Stored dataset items:
+--

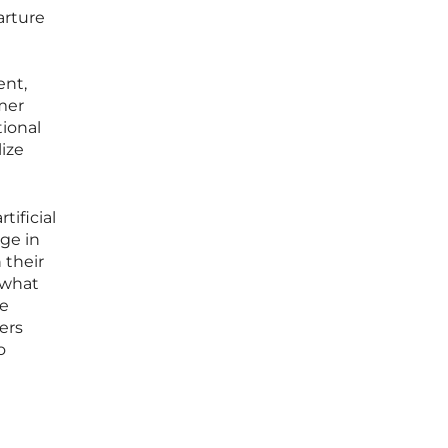
arture
ent,
mer
tional
ize
ificial
ge in
 their
 what
pe
ers
o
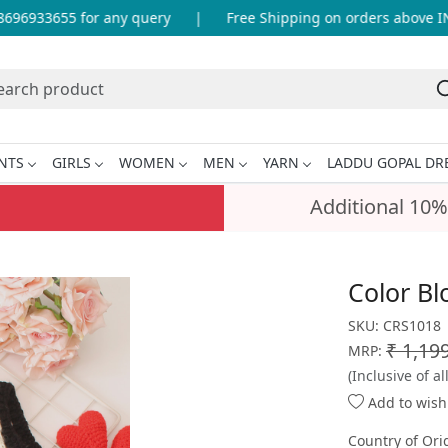
96933655 for any query
|
Free Shipping on orders above INR 
NTS
GIRLS
WOMEN
MEN
YARN
LADDU GOPAL DR
Additional 10%
Color Bl
SKU:
CRS1018
₹ 1,19
MRP:
(Inclusive of al
Add to wishl
Country of Ori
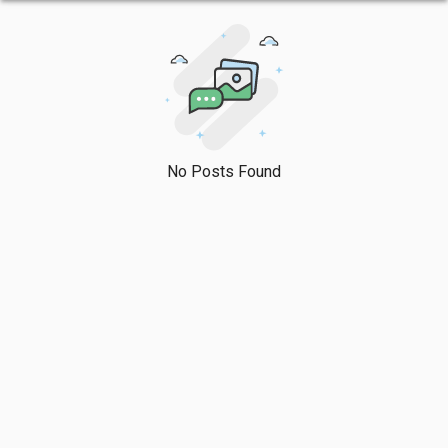
No Posts Found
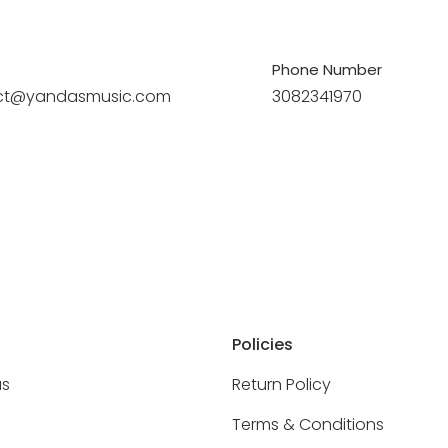
Phone Number
ct@yandasmusic.com
3082341970
Policies
as
Return Policy
Terms & Conditions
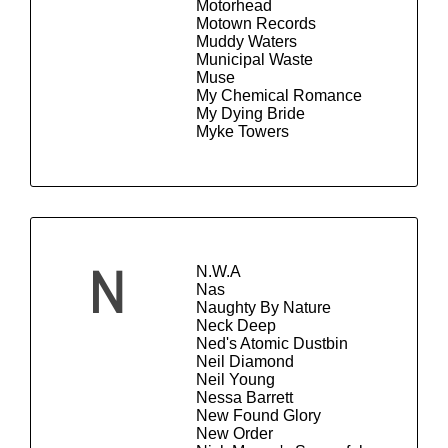
Motorhead
Motown Records
Muddy Waters
Municipal Waste
Muse
My Chemical Romance
My Dying Bride
Myke Towers
N.W.A
N
Nas
Naughty By Nature
Neck Deep
Ned's Atomic Dustbin
Neil Diamond
Neil Young
Nessa Barrett
New Found Glory
New Order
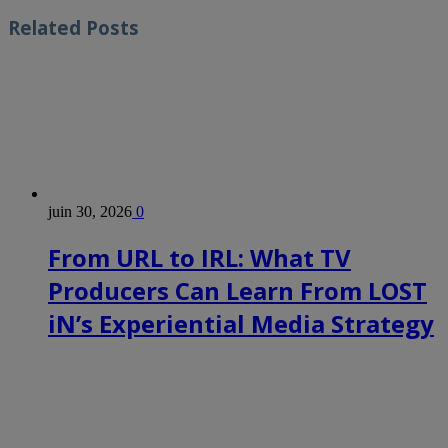
Related
Posts
juin 30, 2026
0
From URL to IRL: What TV
Producers Can Learn From LOST
iN’s Experiential Media Strategy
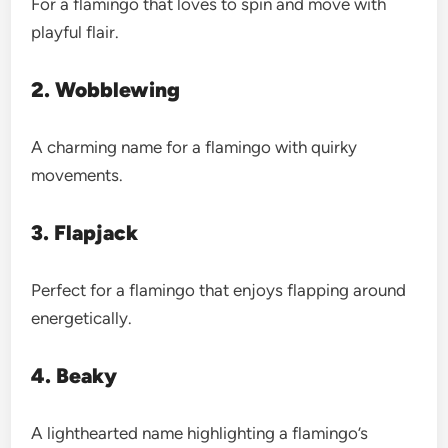
For a flamingo that loves to spin and move with
playful flair.
2. Wobblewing
A charming name for a flamingo with quirky
movements.
3. Flapjack
Perfect for a flamingo that enjoys flapping around
energetically.
4. Beaky
A lighthearted name highlighting a flamingo’s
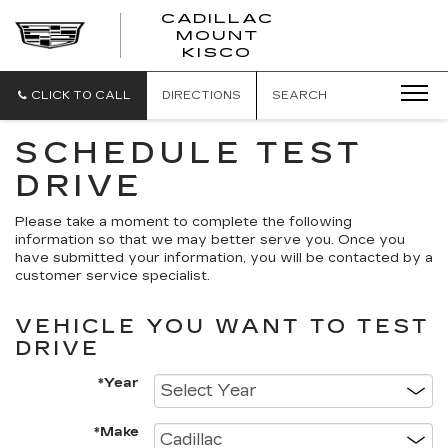
CADILLAC
MOUNT
CADILLAC
KISCO
MOUNT
KISCO
CLICK TO CALL
DIRECTIONS
SEARCH
SCHEDULE TEST
DRIVE
Please take a moment to complete the following
information so that we may better serve you. Once you
have submitted your information, you will be contacted by a
customer service specialist.
VEHICLE YOU WANT TO TEST
DRIVE
*Year
*Make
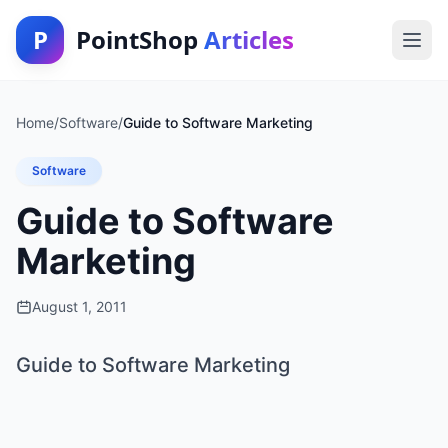
P
PointShop
Articles
Home
/
Software
/
Guide to Software Marketing
Software
Guide to Software
Marketing
August 1, 2011
Guide to Software Marketing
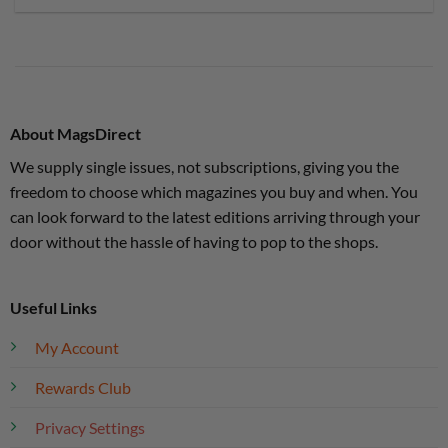
About MagsDirect
We supply single issues, not subscriptions, giving you the
freedom to choose which magazines you buy and when. You
can look forward to the latest editions arriving through your
door without the hassle of having to pop to the shops.
Useful Links
My Account
Rewards Club
Privacy Settings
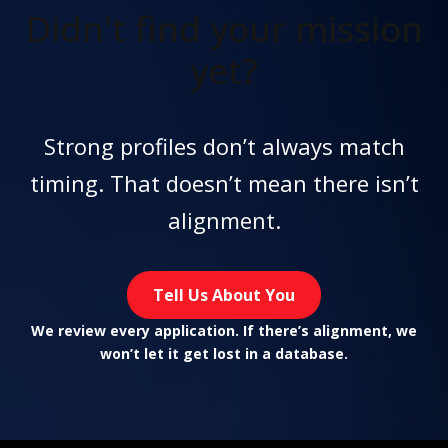
Didn't find
your mission
yet?
Strong profiles don’t always match
timing. That doesn’t mean there isn’t
alignment.
Tell Us About You
We review every application. If there’s alignment, we
won’t let it get lost in a database.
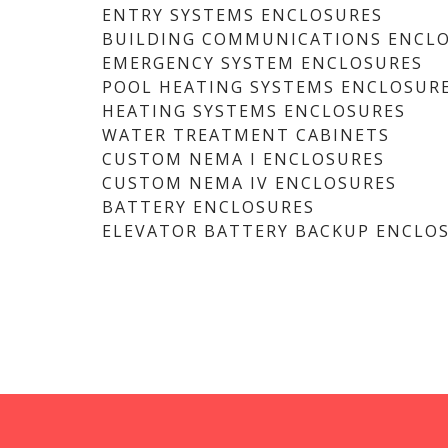
ENTRY SYSTEMS ENCLOSURES
BUILDING COMMUNICATIONS ENCL
EMERGENCY SYSTEM ENCLOSURES
POOL HEATING SYSTEMS ENCLOSUR
HEATING SYSTEMS ENCLOSURES
WATER TREATMENT CABINETS
CUSTOM NEMA I ENCLOSURES
CUSTOM NEMA IV ENCLOSURES
BATTERY ENCLOSURES
ELEVATOR BATTERY BACKUP ENCLO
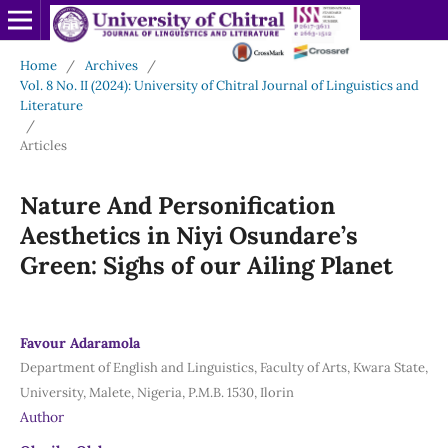
Home
/
Archives
/
Vol. 8 No. II (2024): University of Chitral Journal of Linguistics and
Literature
/
Articles
Nature And Personification
Aesthetics in Niyi Osundare’s
Green: Sighs of our Ailing Planet
Favour Adaramola
Department of English and Linguistics, Faculty of Arts, Kwara State,
University, Malete, Nigeria, P.M.B. 1530, Ilorin
Author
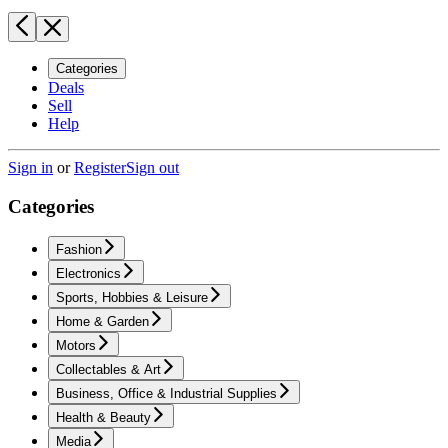
Categories
Deals
Sell
Help
Sign in
or
Register
Sign out
Categories
Fashion
Electronics
Sports, Hobbies & Leisure
Home & Garden
Motors
Collectables & Art
Business, Office & Industrial Supplies
Health & Beauty
Media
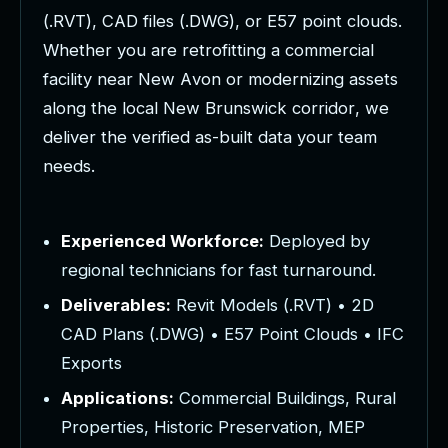
(
.
R
V
T
)
,
C
A
D
f
i
l
e
s
(
.
D
W
G
)
,
o
r
E
5
7
p
o
i
n
t
c
l
o
u
d
s
.
W
h
e
t
h
e
r
y
o
u
a
r
e
r
e
t
r
o
f
i
t
t
i
n
g
a
c
o
m
m
e
r
c
i
a
l
f
a
c
i
l
i
t
y
n
e
a
r
N
e
w
A
v
o
n
o
r
m
o
d
e
r
n
i
z
i
n
g
a
s
s
e
t
s
a
l
o
n
g
t
h
e
l
o
c
a
l
N
e
w
B
r
u
n
s
w
i
c
k
c
o
r
r
i
d
o
r
,
w
e
d
e
l
i
v
e
r
t
h
e
v
e
r
i
f
i
e
d
a
s
-
b
u
i
l
t
d
a
t
a
y
o
u
r
t
e
a
m
n
e
e
d
s
.
Experienced Workforce:
Deployed by
regional technicians for fast turnaround.
Deliverables:
Revit Models (.RVT) • 2D
CAD Plans (.DWG) • E57 Point Clouds • IFC
Exports
Applications:
Commercial Buildings, Rural
Properties, Historic Preservation, MEP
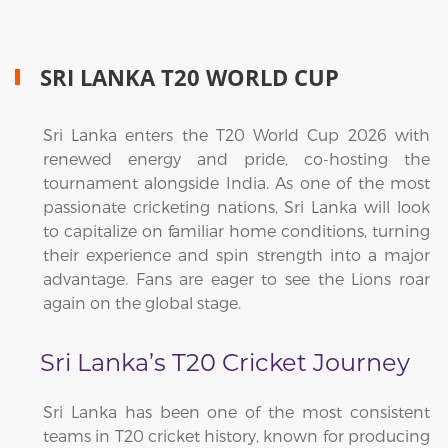
SRI LANKA T20 WORLD CUP
Sri Lanka enters the T20 World Cup 2026 with
renewed energy and pride, co-hosting the
tournament alongside India. As one of the most
passionate cricketing nations, Sri Lanka will look
to capitalize on familiar home conditions, turning
their experience and spin strength into a major
advantage. Fans are eager to see the Lions roar
again on the global stage.
Sri Lanka’s T20 Cricket Journey
Sri Lanka has been one of the most consistent
teams in T20 cricket history, known for producing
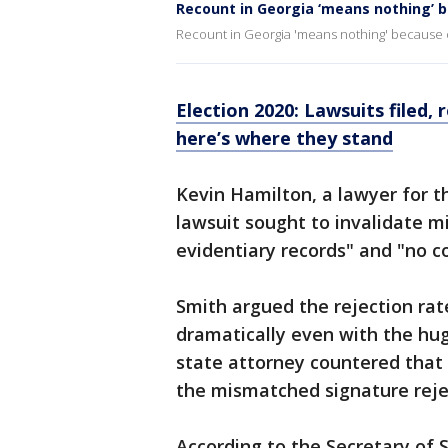
Recount in Georgia ‘means nothing’ 
Recount in Georgia 'means nothing' because o
Election 2020: Lawsuits filed
here’s where they stand
Kevin Hamilton, a lawyer for t
lawsuit sought to invalidate mil
evidentiary records" and "no c
Smith argued the rejection rat
dramatically even with the hug
state attorney countered tha
the mismatched signature reje
According to the Secretary of 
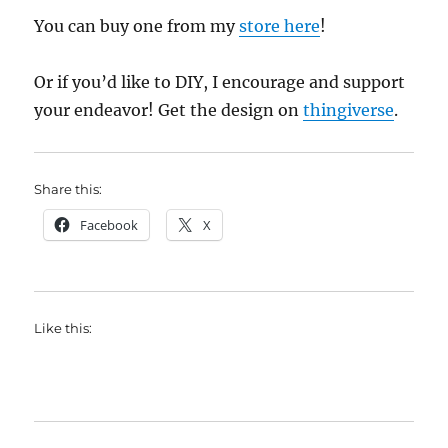
You can buy one from my
store here
!
Or if you’d like to DIY, I encourage and support
your endeavor! Get the design on
thingiverse
.
Share this:
Facebook
X
Like this:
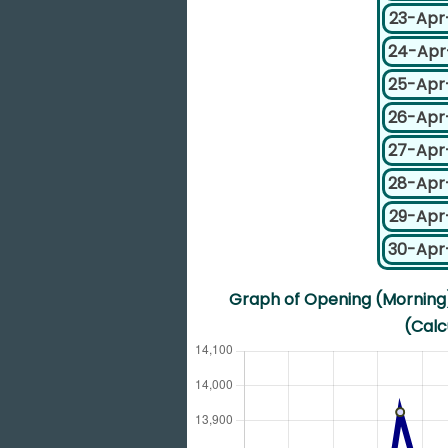
23-Apr
24-Apr
25-Apr
26-Apr
27-Apr
28-Apr
29-Apr
30-Apr
Graph of Opening (Morning) 
(Calc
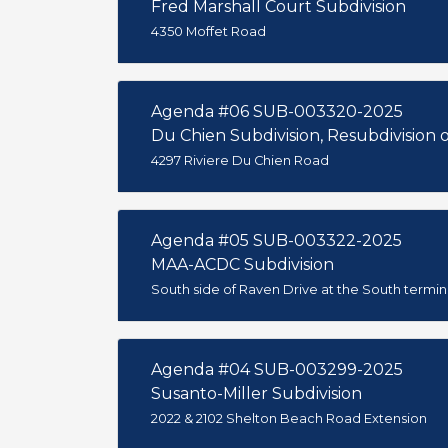
Fred Marshall Court Subdivision
4350 Moffet Road
Agenda #06 SUB-003320-2025
Du Chien Subdivision, Resubdivision o
4297 Riviere Du Chien Road
Agenda #05 SUB-003322-2025
MAA-ACDC Subdivision
South side of Raven Drive at the South terminu
Agenda #04 SUB-003299-2025
Susanto-Miller Subdivision
2022 & 2102 Shelton Beach Road Extension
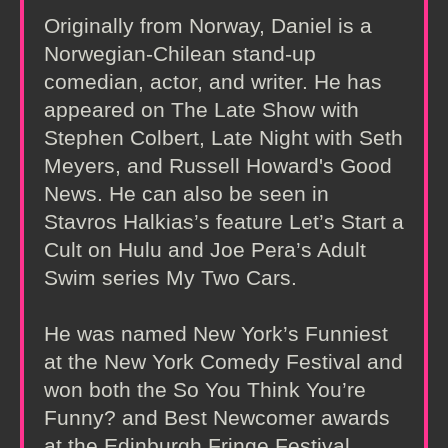
Originally from Norway, Daniel is a
Norwegian-Chilean stand-up
comedian, actor, and writer. He has
appeared on The Late Show with
Stephen Colbert, Late Night with Seth
Meyers, and Russell Howard's Good
News. He can also be seen in
Stavros Halkias’s feature Let’s Start a
Cult on Hulu and Joe Pera’s Adult
Swim series My Two Cars.
He was named New York’s Funniest
at the New York Comedy Festival and
won both the So You Think You’re
Funny? and Best Newcomer awards
at the Edinburgh Fringe Festival.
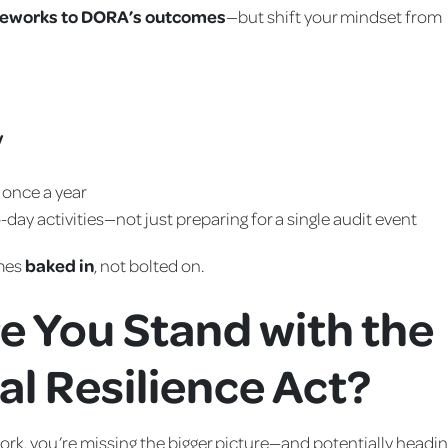
meworks to DORA’s outcomes
—but shift your mindset from
y
t once a year
-day activities—not just preparing for a single audit event
omes
baked in
, not bolted on.
e You Stand with the
al Resilience Act?
ework, you’re missing the bigger picture—and potentially headi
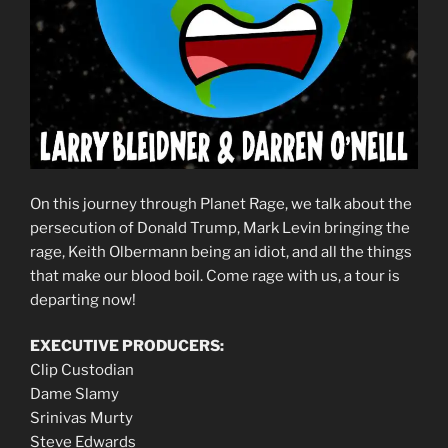
On this journey through Planet Rage, we talk about the
persecution of Donald Trump, Mark Levin bringing the
rage, Keith Olbermann being an idiot, and all the things
that make our blood boil. Come rage with us, a tour is
departing now!
EXECUTIVE PRODUCERS:
Clip Custodian
Dame Slamy
Srinivas Murty
Steve Edwards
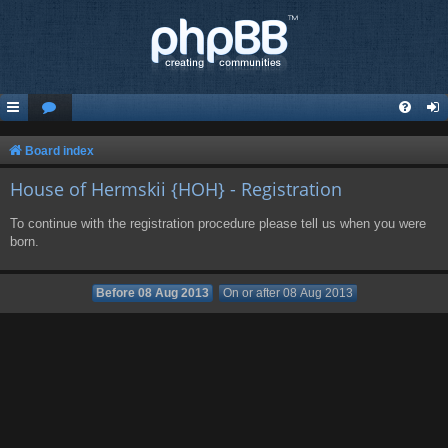
Board index
House of Hermskii {HOH} - Registration
To continue with the registration procedure please tell us when you were
born.
Before 08 Aug 2013
On or after 08 Aug 2013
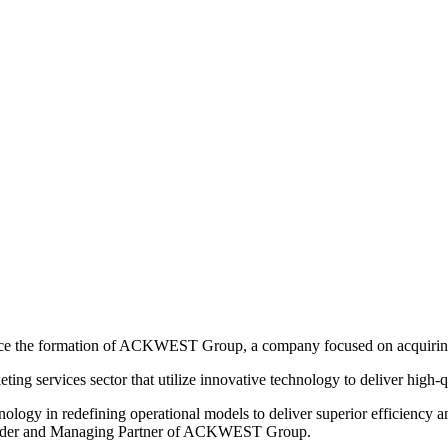
ounce the formation of ACKWEST Group, a company focused on acquirin
 services sector that utilize innovative technology to deliver high-qua
gy in redefining operational models to deliver superior efficiency an
Founder and Managing Partner of ACKWEST Group.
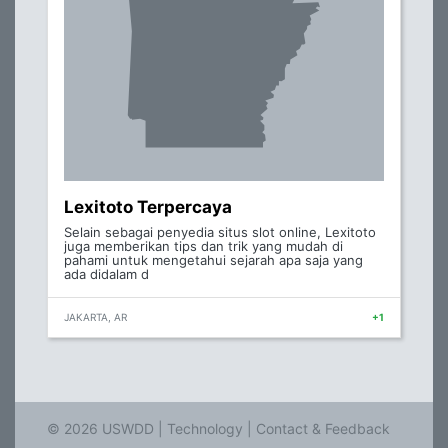
Lexitoto Terpercaya
Selain sebagai penyedia situs slot online, Lexitoto
juga memberikan tips dan trik yang mudah di
pahami untuk mengetahui sejarah apa saja yang
ada didalam d
JAKARTA, AR
+1
© 2026 USWDD |
Technology
|
Contact & Feedback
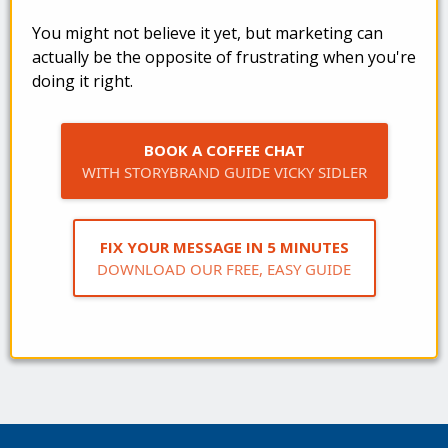
You might not believe it yet, but marketing can
actually be the opposite of frustrating when you're
doing it right.
BOOK A COFFEE CHAT
WITH STORYBRAND GUIDE VICKY SIDLER
FIX YOUR MESSAGE IN 5 MINUTES
DOWNLOAD OUR FREE, EASY GUIDE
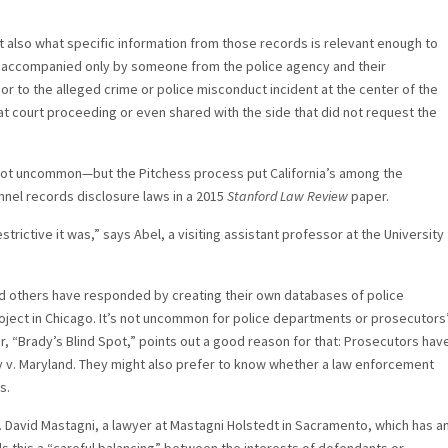
 also what specific information from those records is relevant enough to
s, accompanied only by someone from the police agency and their
ior to the alleged crime or police misconduct incident at the center of the
at court proceeding or even shared with the side that did not request the
e not uncommon—but the Pitchess process put California’s among the
nel records disclosure laws in a 2015
Stanford Law Review
paper.
estrictive it was,” says Abel, a visiting assistant professor at the University
nd others have responded by creating their own databases of police
roject in Chicago. It’s not uncommon for police departments or prosecutors
er, “Brady’s Blind Spot,” points out a good reason for that: Prosecutors hav
y v. Maryland. They might also prefer to know whether a law enforcement
s.
ay. David Mastagni, a lawyer at Mastagni Holstedt in Sacramento, which has a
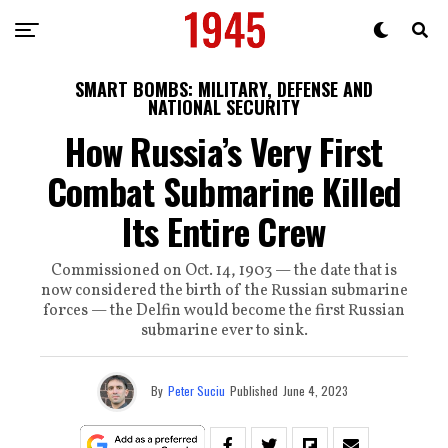
SMART BOMBS: MILITARY, DEFENSE AND
NATIONAL SECURITY
How Russia’s Very First
Combat Submarine Killed
Its Entire Crew
Commissioned on Oct. 14, 1903 — the date that is
now considered the birth of the Russian submarine
forces — the Delfin would become the first Russian
submarine ever to sink.
By
Peter Suciu
Published
June 4, 2023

+--

__Exercise brief__
Starting at the line above with "MAA-ACDC Subdivision", output every line exactly up to and including the line with "Swim series My Two Cars.", but none of the pictures.

__Answer for this exercise__
MAA-ACDC Subdivision
South side of Raven Drive at the South terminu
Agenda #04 SUB-003299-2025
Susanto-Miller Subdivision
2022 & 2102 Shelton Beach Road Extension
Originally from Norway, Daniel is a
Norwegian-Chilean stand-up
comedian, actor, and writer. He has
appeared on The Late Show with
Stephen Colbert, Late Night with Seth
Meyers, and Russell Howard's Good
News. He can also be seen in
Stavros Halkias’s feature Let’s Start a
Cult on Hulu and Joe Pera’s Adult
Swim series My Two Cars.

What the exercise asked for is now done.